# Need help with a simple integral proof

1. Jul 23, 2013

### tolove

f is a positive decreasing function of x, f(n) = an for all n:

$\int\stackrel{n+1}{1} f(x) dx$ $\leq$ a$_{1}$ + a$_{2}$ + $\cdots$ + a$_{n}$

Why is this true? I think I'm missing a fundamental understanding of summation, since the reasoning for this step was left out in my book.

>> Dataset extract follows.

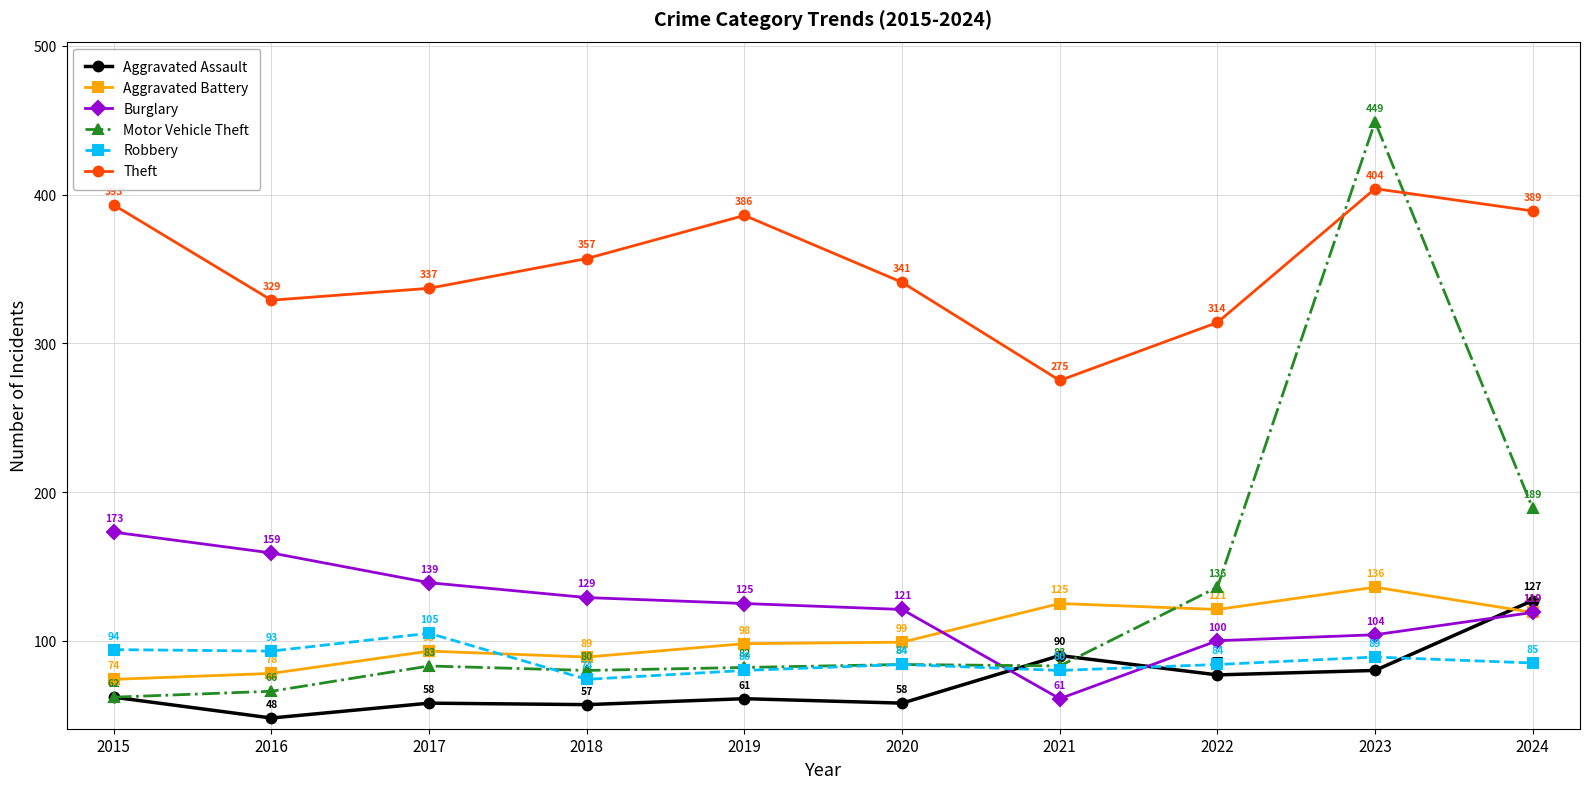

List the labels in order of Aggravated Battery value, largest first.

2023, 2021, 2022, 2024, 2020, 2019, 2017, 2018, 2016, 2015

[edited out some nonsense]

Thanks for any help!

Last edited: Jul 23, 2013
2. Jul 23, 2013

### hilbert2

Write the left side of the inequality as $\int^{2}_{1}f(x)dx+\int^{3}_{2}f(x)dx+\dots\int^{n+1}_{n}f(x)dx$ and the right side as $\int^{2}_{1}a_{1}dx+\int^{3}_{2}a_{2}dx+\dots\int^{n+1}_{n}a_{n}dx$ and show that each term on the LHS is smaller than the corresponding term on the RHS. Note that $\int^{b}_{a}f(x)dx\leq\int^{b}_{a}g(x)dx$ if $f(x)\leq g(x)$ on interval [a,b].

3. Jul 23, 2013

### tolove

Alright. I've got this, I think.

In order to make sense of the series, I should represent it as a piecewise graph with height an and a width Δx, where Δx is always 1. The area of each piece of such a graph will be an*Δx, which is just an.

If Ʃ an is continuous, etc, then I can compare it to a function, f. f(x) is always going to dip underneath (in the case of decreasing functions) or be equal to the horizontal line y = an for each interval. Thus the area of f(x) is always less than the area of the piecewise graph. And, when calculating the area of f(x), I need to go out one more step, n+1, since the Δx from the piecewise graph steps out one further.

Thank you very much!